The community college will offer a new culinary cannabis skills certificate program starting next fall, a co-curricular program between the Niagara Falls Culinary Institute and the school’s horticulture program. The school’s board of directors approved the new program at its monthly meeting this week.
“This is a new industry in New York, and new industries need good education,” said Nathan Koscielski, assistant professor of hospitality and culinary arts at the culinary institute that teaches the culinary cannabis courses. “Because we are a state school, we can provide the right education.”
The certificate course requires 30 credits and lasts one year. In addition to the culinary institute’s courses on how to process cannabis in the kitchen, students will also take horticulture classes on growing, drying and curing it.
Koscielski is an expert on the use of cannabis in everyday nutrition.

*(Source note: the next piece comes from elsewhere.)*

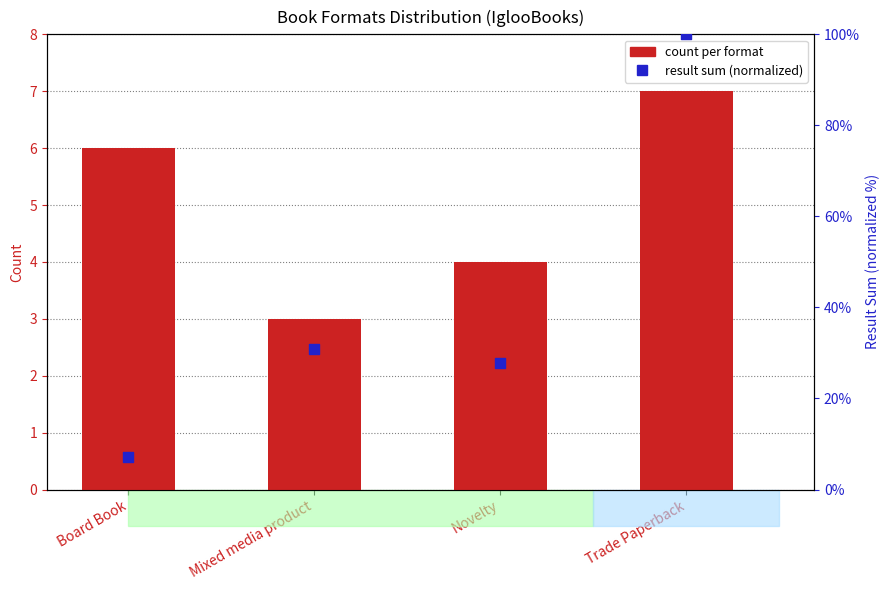

Which series has the largest Y range (max minus min)?

result sum (normalized)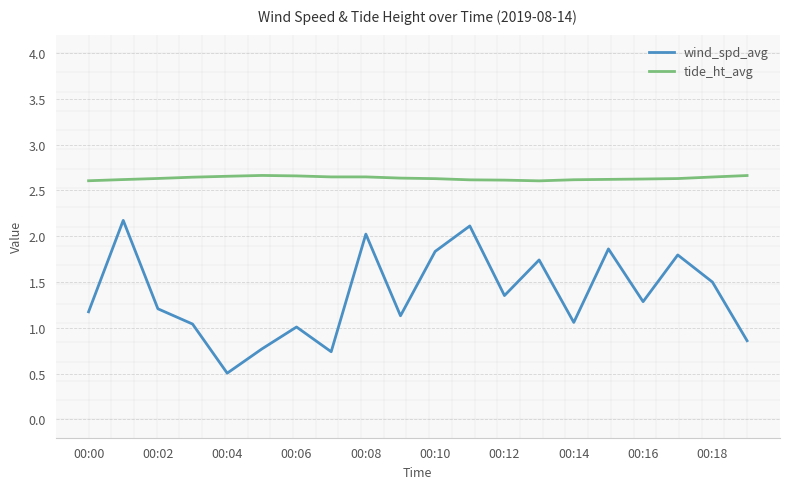

What is the minimum value for wind_spd_avg?

0.5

He has taught courses on culinary cannabis and edibles, the first of its kind for a SUNY school, before cannabis became fully legal in 2021. He even gave presentations about it at the American Culinary Federation’s National Culinary Federation. Convention in Phoenix last July.

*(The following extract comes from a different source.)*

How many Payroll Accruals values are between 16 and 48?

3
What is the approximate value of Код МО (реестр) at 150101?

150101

The interest in culinary cannabis arose when Koscielski read feedback forms from graduating students and asked what the university could have done better. Some of them talked about how they moved to California, where cannabis was completely legal. They felt abandoned because they didn’t know how to use it properly.
It led to an epiphany, Koscielski: there needed to be a class to better educate students who find themselves in that situation.

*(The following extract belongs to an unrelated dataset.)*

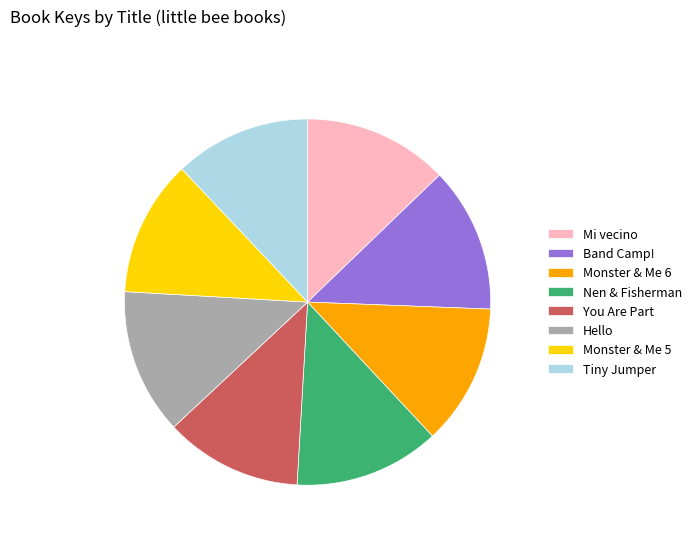

Between Monster & Me 5 and Band Camp!, which is larger?

Band Camp!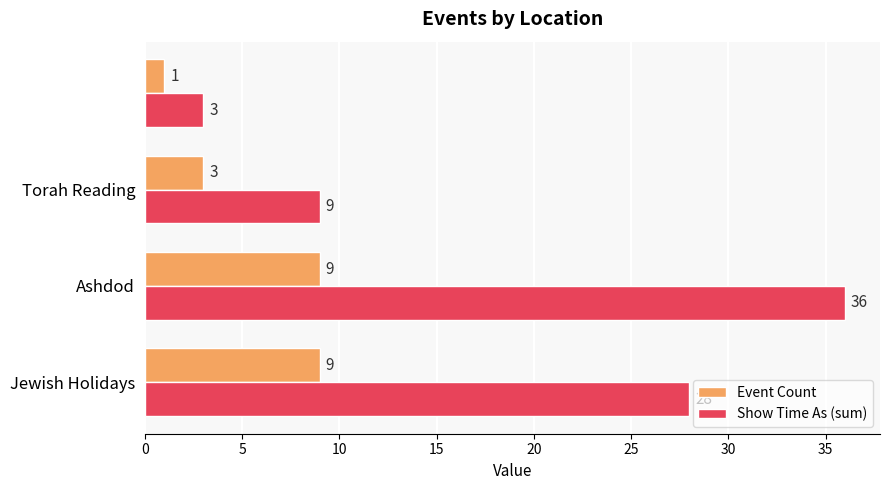

Which series has the largest total across all categories?

Show Time As (sum)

“It’s important to stay ahead,” Koscielski said. “I want SUNY Niagara to be the best university possible. The way to do that is to be inventive, create new programs and not stick to the status quo.”
What started as the first lecture course on culinary cannabis became so popular that an additional laboratory class was created, also the first for SUNY. The lecture class has an average of 25 students per semester and the lab class has an average of 12 to 14.
While most people think of the psychoactive effects of using cannabis, Koscielski teaches how to incorporate compounds like CBD, CBG and CBN into food from a medicinal perspective. These compounds are best added to foods with high amounts of sugar, fat or alcohol.
The many different cannabis strains each have their own smell and taste, which is why he also learns how to best match different strains with different foods
SUNY Niagara also offers horticulture classes as part of its workforce development and has hosted the SUNY Cannabis Conference for the past two years, which it will do again this coming January. With this certificate program set to launch next year, Koscielski’s next goal is to make it a full two-year associate degree program.
“It’s something that puts SUNY Niagara on the map,” Koscielski said. “Not many schools can say that about one of their programs.”